While the dishes on Otra’s menu are authentic, they have also been crafted keeping local taste in mind. In recent times of American shows and movies with better representation like Will Trent or One Day At A Time, Latin American dishes like Tamales, Mofongos, Tostones, Tostadas and Coquitos have become better known. At Otra, you’re presented with truly authentic Latin American dishes, especially Puerto Rican dishes. Their Botanas or snacks, includes a variant of Chochoyotes - a masa-based dough dish in yellow tomato sofrito with aji amarillo, radish and cilantro, Tostadas - with crispy corn tortillas topped with everything from grilled carrots to carne cruda, salsa Morita, and crispy garlic and even hamachi tartare, Tostones - double fried plantains with a dusting of house-made seasoning and served with Aji Amarillo dip and of course Tacos with inspired fillings that range from chipotle cauliflower to mushroom with pinto beans to Al Pastor with caramelised pineapple for the non-vegetarians. The mains include a Crispy Rice Chaufa served with a host of sides from varying aioli to salsas, as well as non-vegetarian options like a traditional Steamed Grouper dish, Carne Asada and an authentic Duck Mole.

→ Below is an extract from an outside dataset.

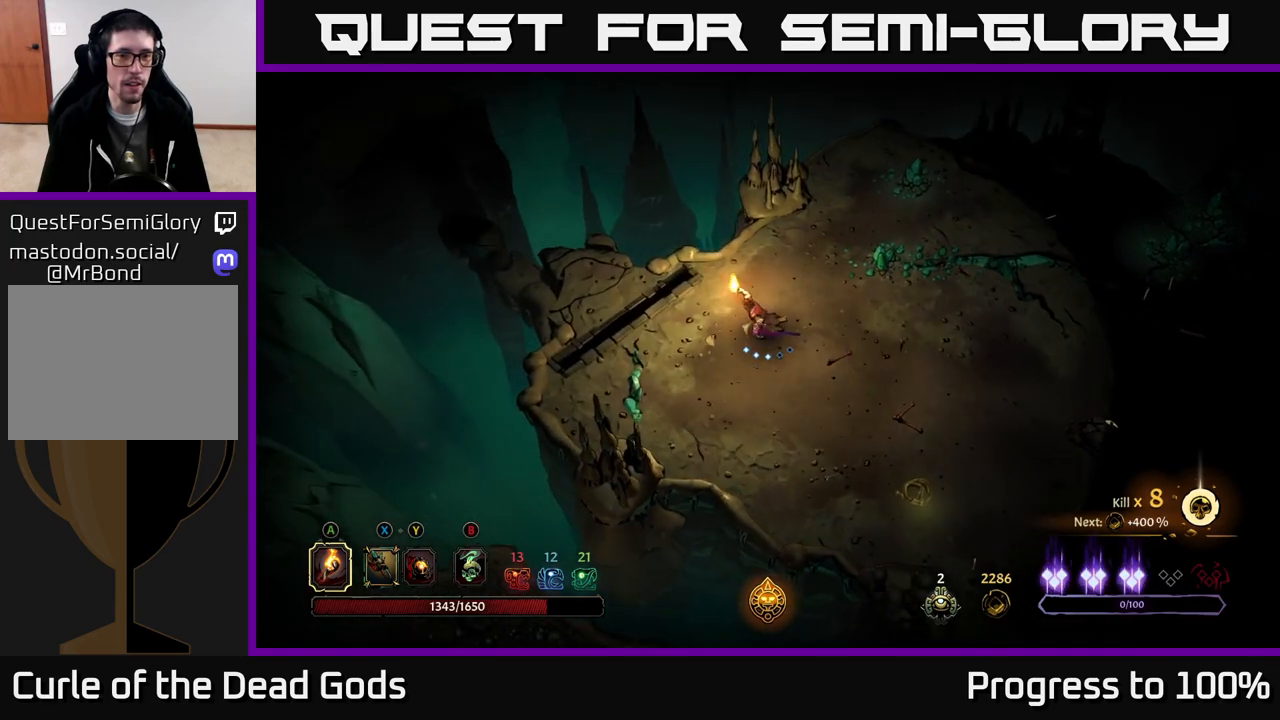
{"buttons": [], "left_stick": "up-left", "right_stick": "center", "events": []}
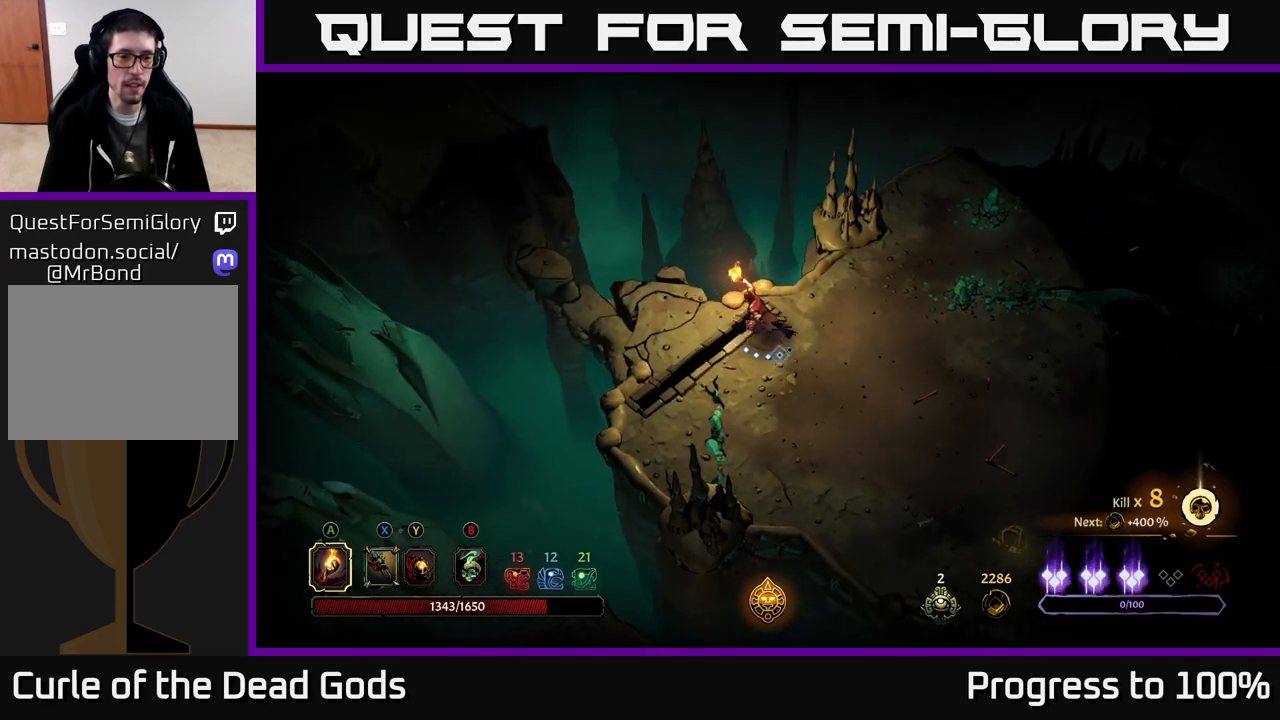
{"buttons": ["R1"], "left_stick": "up-left", "right_stick": "center", "events": [[150, "R1", "down"], [200, "R1", "up"], [300, "R1", "down"], [350, "R1", "up"], [417, "R1", "down"]]}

Just like the founding duo’s acclaimed Americano, the cocktails at Otra are intentionally curated and whimsically crafted. Created by the Bar Chef Darren Crawford, the bar menu here strays away from vodka and whiskey and instead puts the focus on liquors like pisco, rum, mezcal and tequila that are best to wash down the Latin American dishes and will always go with chips, salsa and guacamole. Not to mention, if you are there to enjoy the drinks, they have small plates that elevate each crafted cocktail while staying true to the restaurant's Puerto Rican identity.
To finish off the meal, they have a selection of Postre (or dessert) to offer, ranging from contemporary Rosette Waffles with cinnamon sugar to the traditional rice pudding of Arroz Con Leche. But the crowd favourite in the short time since Otra opened is their Pina Colada Softy Sundae which is a refreshing, tropical treat for an Indian summer.
In his attempt to return to his roots and create a space that reflects his identity through cuisine, Chef Alex Sanchez and Malleyka Watsa have created Otra. The restaurant captures the authentic spirit and flavours of Puerto Rico while bridging cultures, incorporating local produce, and catering to the gourmands of Mumbai and beyond.